### PROBLEM DETAILS
Copy out the rows below, changing each "Skladem" to "Vyprodáno" and leaving everything else as it is.

### SUPPLIED RECORDS










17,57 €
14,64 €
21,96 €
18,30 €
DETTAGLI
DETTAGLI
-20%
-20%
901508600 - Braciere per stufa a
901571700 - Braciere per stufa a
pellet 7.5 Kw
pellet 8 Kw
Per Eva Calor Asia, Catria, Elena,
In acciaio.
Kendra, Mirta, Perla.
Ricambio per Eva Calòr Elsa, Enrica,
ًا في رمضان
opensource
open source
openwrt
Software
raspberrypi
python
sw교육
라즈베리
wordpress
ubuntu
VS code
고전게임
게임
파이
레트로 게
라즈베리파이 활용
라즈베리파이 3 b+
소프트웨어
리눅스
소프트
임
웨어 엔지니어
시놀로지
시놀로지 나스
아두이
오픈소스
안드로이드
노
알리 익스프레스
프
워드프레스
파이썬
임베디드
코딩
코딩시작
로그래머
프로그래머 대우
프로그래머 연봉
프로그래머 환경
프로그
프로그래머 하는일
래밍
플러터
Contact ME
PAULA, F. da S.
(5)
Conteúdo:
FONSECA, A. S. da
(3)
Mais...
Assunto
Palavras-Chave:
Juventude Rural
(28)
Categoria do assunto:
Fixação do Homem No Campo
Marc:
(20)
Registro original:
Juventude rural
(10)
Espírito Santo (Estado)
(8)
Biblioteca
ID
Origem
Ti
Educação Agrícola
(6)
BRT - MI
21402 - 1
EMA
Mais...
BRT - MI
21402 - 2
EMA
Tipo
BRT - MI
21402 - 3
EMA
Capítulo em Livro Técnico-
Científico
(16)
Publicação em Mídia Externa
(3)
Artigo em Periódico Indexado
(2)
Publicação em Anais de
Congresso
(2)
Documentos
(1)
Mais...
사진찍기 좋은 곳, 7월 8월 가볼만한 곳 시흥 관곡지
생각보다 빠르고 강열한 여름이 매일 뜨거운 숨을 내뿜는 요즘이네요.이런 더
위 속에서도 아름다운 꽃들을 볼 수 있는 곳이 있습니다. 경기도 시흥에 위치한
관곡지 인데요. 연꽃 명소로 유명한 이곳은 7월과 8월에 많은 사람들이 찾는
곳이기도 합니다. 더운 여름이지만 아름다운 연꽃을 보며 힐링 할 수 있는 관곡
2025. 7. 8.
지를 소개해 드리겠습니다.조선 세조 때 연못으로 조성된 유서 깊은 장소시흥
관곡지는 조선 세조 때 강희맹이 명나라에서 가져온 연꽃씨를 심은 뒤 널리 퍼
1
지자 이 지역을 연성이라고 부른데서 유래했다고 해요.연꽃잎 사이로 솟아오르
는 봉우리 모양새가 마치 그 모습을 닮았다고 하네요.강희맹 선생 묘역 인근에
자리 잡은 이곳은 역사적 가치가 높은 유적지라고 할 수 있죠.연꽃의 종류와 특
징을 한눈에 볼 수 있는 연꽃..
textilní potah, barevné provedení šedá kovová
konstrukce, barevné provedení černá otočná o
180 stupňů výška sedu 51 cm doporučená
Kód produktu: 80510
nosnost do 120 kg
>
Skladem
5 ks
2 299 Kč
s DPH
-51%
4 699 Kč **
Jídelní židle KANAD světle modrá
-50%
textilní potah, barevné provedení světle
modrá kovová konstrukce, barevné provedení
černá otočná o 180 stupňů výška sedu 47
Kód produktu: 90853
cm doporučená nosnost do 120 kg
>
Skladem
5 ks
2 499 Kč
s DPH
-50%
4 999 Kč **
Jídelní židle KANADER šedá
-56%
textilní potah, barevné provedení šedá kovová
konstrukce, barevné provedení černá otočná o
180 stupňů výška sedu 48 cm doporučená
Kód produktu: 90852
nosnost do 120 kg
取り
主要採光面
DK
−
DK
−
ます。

### YOUR SOLUTION










17,57 €
14,64 €
21,96 €
18,30 €
DETTAGLI
DETTAGLI
-20%
-20%
901508600 - Braciere per stufa a
901571700 - Braciere per stufa a
pellet 7.5 Kw
pellet 8 Kw
Per Eva Calor Asia, Catria, Elena,
In acciaio.
Kendra, Mirta, Perla.
Ricambio per Eva Calòr Elsa, Enrica,
ًا في رمضان
opensource
open source
openwrt
Software
raspberrypi
python
sw교육
라즈베리
wordpress
ubuntu
VS code
고전게임
게임
파이
레트로 게
라즈베리파이 활용
라즈베리파이 3 b+
소프트웨어
리눅스
소프트
임
웨어 엔지니어
시놀로지
시놀로지 나스
아두이
오픈소스
안드로이드
노
알리 익스프레스
프
워드프레스
파이썬
임베디드
코딩
코딩시작
로그래머
프로그래머 대우
프로그래머 연봉
프로그래머 환경
프로그
프로그래머 하는일
래밍
플러터
Contact ME
PAULA, F. da S.
(5)
Conteúdo:
FONSECA, A. S. da
(3)
Mais...
Assunto
Palavras-Chave:
Juventude Rural
(28)
Categoria do assunto:
Fixação do Homem No Campo
Marc:
(20)
Registro original:
Juventude rural
(10)
Espírito Santo (Estado)
(8)
Biblioteca
ID
Origem
Ti
Educação Agrícola
(6)
BRT - MI
21402 - 1
EMA
Mais...
BRT - MI
21402 - 2
EMA
Tipo
BRT - MI
21402 - 3
EMA
Capítulo em Livro Técnico-
Científico
(16)
Publicação em Mídia Externa
(3)
Artigo em Periódico Indexado
(2)
Publicação em Anais de
Congresso
(2)
Documentos
(1)
Mais...
사진찍기 좋은 곳, 7월 8월 가볼만한 곳 시흥 관곡지
생각보다 빠르고 강열한 여름이 매일 뜨거운 숨을 내뿜는 요즘이네요.이런 더
위 속에서도 아름다운 꽃들을 볼 수 있는 곳이 있습니다. 경기도 시흥에 위치한
관곡지 인데요. 연꽃 명소로 유명한 이곳은 7월과 8월에 많은 사람들이 찾는
곳이기도 합니다. 더운 여름이지만 아름다운 연꽃을 보며 힐링 할 수 있는 관곡
2025. 7. 8.
지를 소개해 드리겠습니다.조선 세조 때 연못으로 조성된 유서 깊은 장소시흥
관곡지는 조선 세조 때 강희맹이 명나라에서 가져온 연꽃씨를 심은 뒤 널리 퍼
1
지자 이 지역을 연성이라고 부른데서 유래했다고 해요.연꽃잎 사이로 솟아오르
는 봉우리 모양새가 마치 그 모습을 닮았다고 하네요.강희맹 선생 묘역 인근에
자리 잡은 이곳은 역사적 가치가 높은 유적지라고 할 수 있죠.연꽃의 종류와 특
징을 한눈에 볼 수 있는 연꽃..
textilní potah, barevné provedení šedá kovová
konstrukce, barevné provedení černá otočná o
180 stupňů výška sedu 51 cm doporučená
Kód produktu: 80510
nosnost do 120 kg
>
Vyprodáno
5 ks
2 299 Kč
s DPH
-51%
4 699 Kč **
Jídelní židle KANAD světle modrá
-50%
textilní potah, barevné provedení světle
modrá kovová konstrukce, barevné provedení
černá otočná o 180 stupňů výška sedu 47
Kód produktu: 90853
cm doporučená nosnost do 120 kg
>
Vyprodáno
5 ks
2 499 Kč
s DPH
-50%
4 999 Kč **
Jídelní židle KANADER šedá
-56%
textilní potah, barevné provedení šedá kovová
konstrukce, barevné provedení černá otočná o
180 stupňů výška sedu 48 cm doporučená
Kód produktu: 90852
nosnost do 120 kg
取り
主要採光面
DK
−
DK
−
ます。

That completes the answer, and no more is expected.